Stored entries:
<<<<

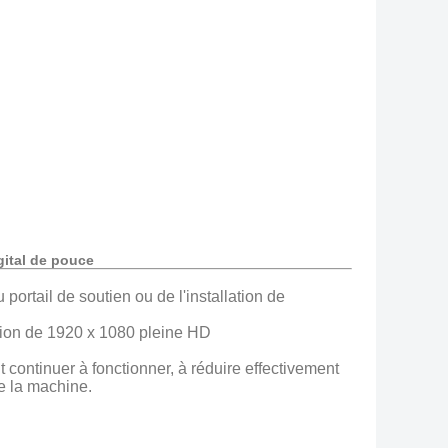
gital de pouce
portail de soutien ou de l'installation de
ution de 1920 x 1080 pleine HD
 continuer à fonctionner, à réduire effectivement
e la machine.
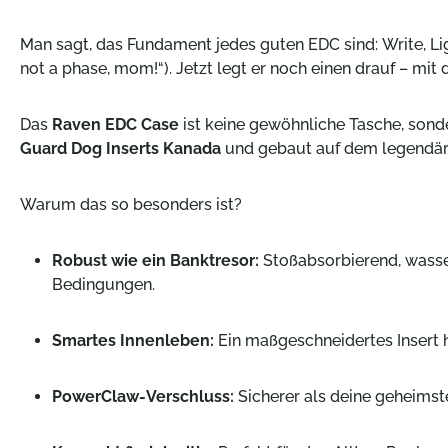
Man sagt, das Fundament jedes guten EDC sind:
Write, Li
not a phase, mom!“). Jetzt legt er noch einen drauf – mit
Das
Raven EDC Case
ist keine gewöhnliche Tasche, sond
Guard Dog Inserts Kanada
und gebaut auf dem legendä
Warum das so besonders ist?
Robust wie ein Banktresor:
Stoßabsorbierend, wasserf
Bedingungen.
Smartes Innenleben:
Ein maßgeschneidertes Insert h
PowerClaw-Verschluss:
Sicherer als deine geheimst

>>>>
<<<<

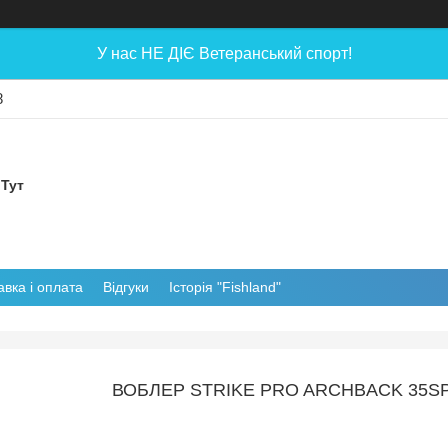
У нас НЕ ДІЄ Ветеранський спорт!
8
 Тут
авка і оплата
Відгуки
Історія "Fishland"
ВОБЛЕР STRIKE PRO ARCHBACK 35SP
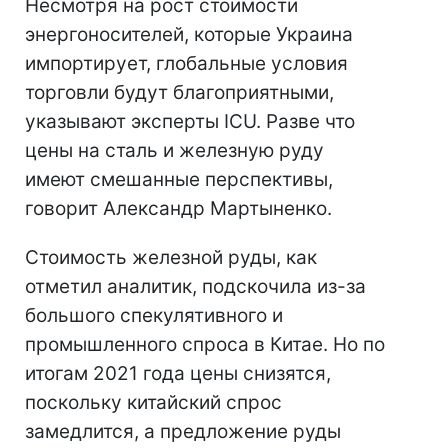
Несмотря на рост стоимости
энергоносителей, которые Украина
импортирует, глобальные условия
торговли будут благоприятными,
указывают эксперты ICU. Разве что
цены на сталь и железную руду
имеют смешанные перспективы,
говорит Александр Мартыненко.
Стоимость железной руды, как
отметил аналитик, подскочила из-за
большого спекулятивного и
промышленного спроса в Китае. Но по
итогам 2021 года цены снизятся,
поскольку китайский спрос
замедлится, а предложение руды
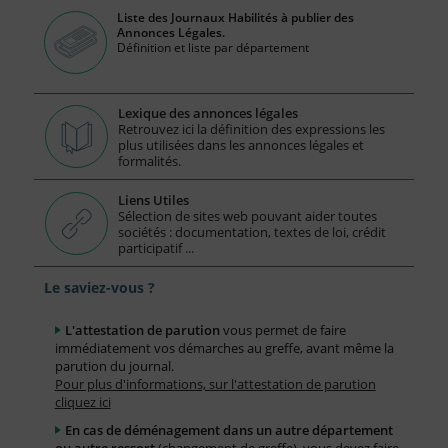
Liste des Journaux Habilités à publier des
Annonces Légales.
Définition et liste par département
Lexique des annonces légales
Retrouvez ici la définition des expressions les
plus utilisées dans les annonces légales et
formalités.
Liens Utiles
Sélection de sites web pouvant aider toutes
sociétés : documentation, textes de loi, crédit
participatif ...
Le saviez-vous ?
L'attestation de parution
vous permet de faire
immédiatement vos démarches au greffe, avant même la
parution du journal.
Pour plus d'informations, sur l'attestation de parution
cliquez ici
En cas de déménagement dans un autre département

>>>>

» **GOAL OF THE EXERCISE**:
Copy out everything from the line containing "Liste des Journaux Habilités à publier des" down to the line containing "En cas de déménagement", both of those lines included.

» **ANSWER SECTION**:
Liste des Journaux Habilités à publier des
Annonces Légales.
Définition et liste par département
Lexique des annonces légales
Retrouvez ici la définition des expressions les
plus utilisées dans les annonces légales et
formalités.
Liens Utiles
Sélection de sites web pouvant aider toutes
sociétés : documentation, textes de loi, crédit
participatif ...
Le saviez-vous ?
L'attestation de parution
vous permet de faire
immédiatement vos démarches au greffe, avant même la
parution du journal.
Pour plus d'informations, sur l'attestation de parution
cliquez ici
En cas de déménagement dans un autre département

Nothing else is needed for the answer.